**Document extract**

※ ※ ※

By: Vu Duc Vuong, Jun 09, 2008
Tags: Giang Ho, Opinion |

This year, the Bay Area has been treated to at least five films dealing with some aspects of Vietnam and Vietnamese Americans; one more is slated for July.

In April, KTEH-TV in San Jose screened four films: The Fall of Saigon, Oh Saigon, Saigon, USA, and Bolinao 52.

Two other films examined the lingering legacy of Agent Orange. KCSM-TV in San Mateo broadcasted the world premiere of The Last Ghost of War on May 15. On July 8, one can see Agent Orange: A Personal Requiem, also shown for the first time, at the San Francisco Public Library,

The Fall of Saigon is actually an episode of the series Vietnam: A Television History, first broadcast on PBS in 1983. It covers the last two years of the war, including the frantic final days of the fall of Saigon.

Oh Saigon is more biographical. Twenty years after her own resettlement in the U.S., filmmaker Dan Hoang returned to connect the dots in her extended family, which was split along ideological lines during a war that divided a country: One brother fought on the South Vietnamese side, one on the North, and another was a pacifist.

※ ※ ※

**Exercise material**
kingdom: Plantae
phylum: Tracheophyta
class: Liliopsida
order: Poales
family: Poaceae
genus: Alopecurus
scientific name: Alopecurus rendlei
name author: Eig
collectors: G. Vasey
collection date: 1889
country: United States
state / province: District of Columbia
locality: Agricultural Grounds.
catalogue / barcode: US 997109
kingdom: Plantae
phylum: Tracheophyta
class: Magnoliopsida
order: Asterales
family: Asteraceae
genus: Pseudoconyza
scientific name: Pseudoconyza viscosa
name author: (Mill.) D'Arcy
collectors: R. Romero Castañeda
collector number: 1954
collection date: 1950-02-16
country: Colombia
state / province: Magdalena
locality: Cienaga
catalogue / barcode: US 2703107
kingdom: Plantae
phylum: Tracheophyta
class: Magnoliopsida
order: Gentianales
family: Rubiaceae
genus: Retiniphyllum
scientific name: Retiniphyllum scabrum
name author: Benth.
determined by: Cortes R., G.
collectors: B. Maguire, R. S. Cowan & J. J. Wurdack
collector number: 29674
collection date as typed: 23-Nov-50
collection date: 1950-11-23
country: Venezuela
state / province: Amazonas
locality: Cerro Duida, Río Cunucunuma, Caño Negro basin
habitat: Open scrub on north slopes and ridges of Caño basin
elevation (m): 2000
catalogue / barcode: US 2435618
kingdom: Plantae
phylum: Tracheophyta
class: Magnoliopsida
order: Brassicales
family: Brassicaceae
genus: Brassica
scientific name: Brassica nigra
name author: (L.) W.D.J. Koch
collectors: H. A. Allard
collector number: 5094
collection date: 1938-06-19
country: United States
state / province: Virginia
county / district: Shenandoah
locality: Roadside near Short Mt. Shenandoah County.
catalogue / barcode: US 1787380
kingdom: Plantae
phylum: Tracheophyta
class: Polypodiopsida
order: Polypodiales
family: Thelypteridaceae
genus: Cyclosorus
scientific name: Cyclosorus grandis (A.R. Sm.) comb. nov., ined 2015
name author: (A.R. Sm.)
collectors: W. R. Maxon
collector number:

※ ※ ※

**Exercise set**
1. In the article about films on Vietnam, condense the paragraph beginning "Oh Saigon is more biographical" into a short bulleted list that keeps its main facts.
2. Return each line of the records that contains the string "barcode".
The records and the text come from unrelated sources.

**Worked answers**
1.
- Oh Saigon is a more biographical film.
- Filmmaker Dan Hoang returned twenty years after her own resettlement in the U.S. to connect the dots in her extended family.
- The war divided her family along ideological lines. One brother fought for the South Vietnamese side, one fought for the North, and another was a pacifist.

2.
catalogue / barcode: US 997109
catalogue / barcode: US 2703107
catalogue / barcode: US 2435618
catalogue / barcode: US 1787380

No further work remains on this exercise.